Records:
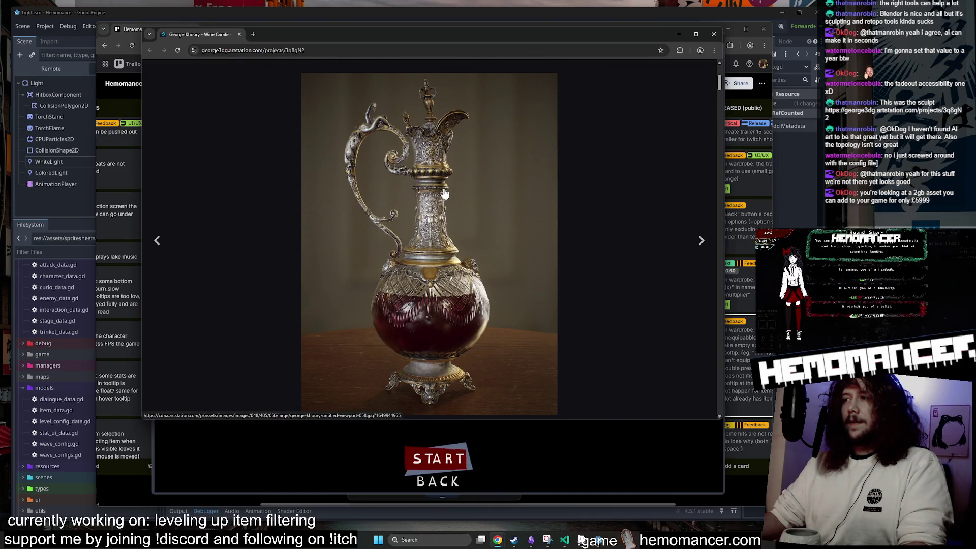
scroll(444, 194, "up", 5)
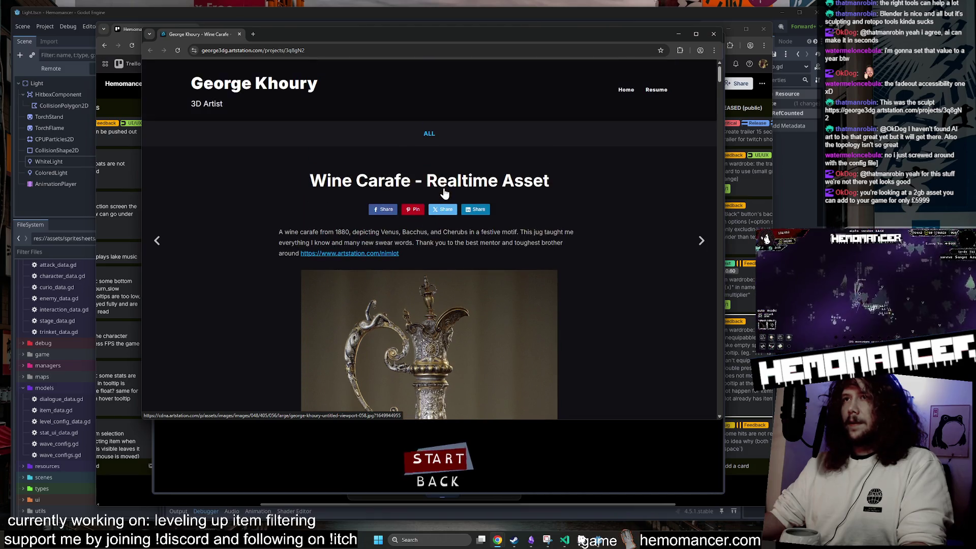
scroll(571, 388, "down", 20)
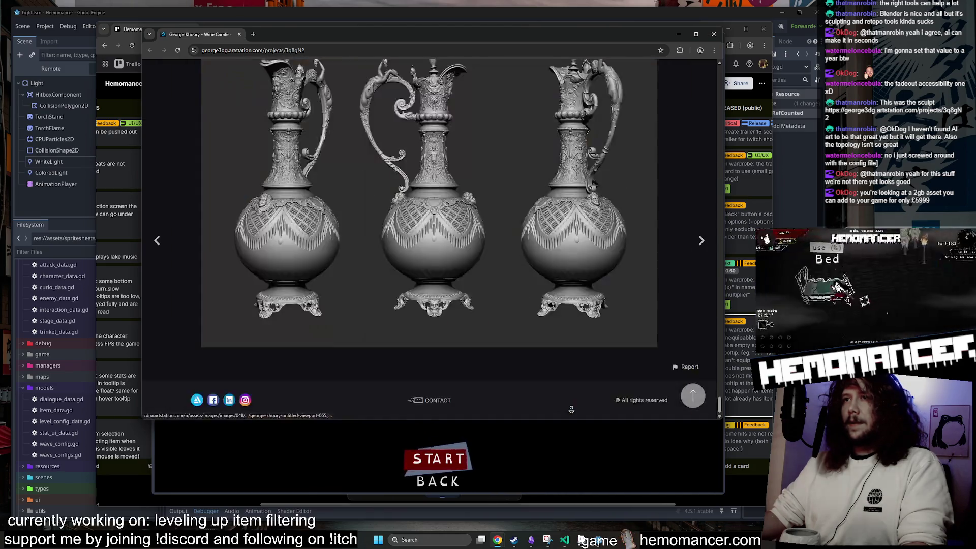
scroll(569, 376, "up", 20)
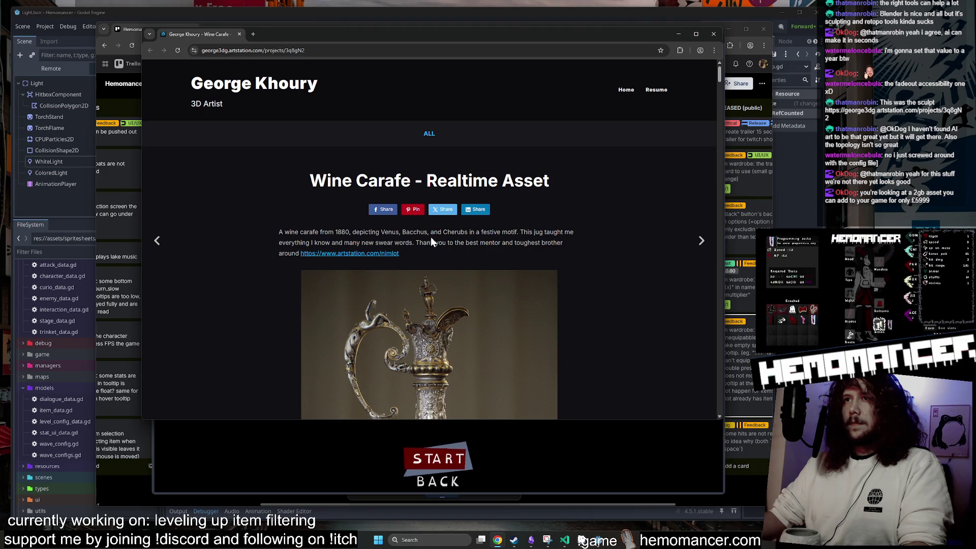
scroll(324, 148, "down", 2)
middle_click(197, 36)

Exercise requirements: Your copy of the data above should match it exactly, apart from the images.

Problem solution:
scroll(444, 194, "up", 5)
scroll(571, 388, "down", 20)
scroll(569, 376, "up", 20)
scroll(324, 148, "down", 2)
middle_click(197, 36)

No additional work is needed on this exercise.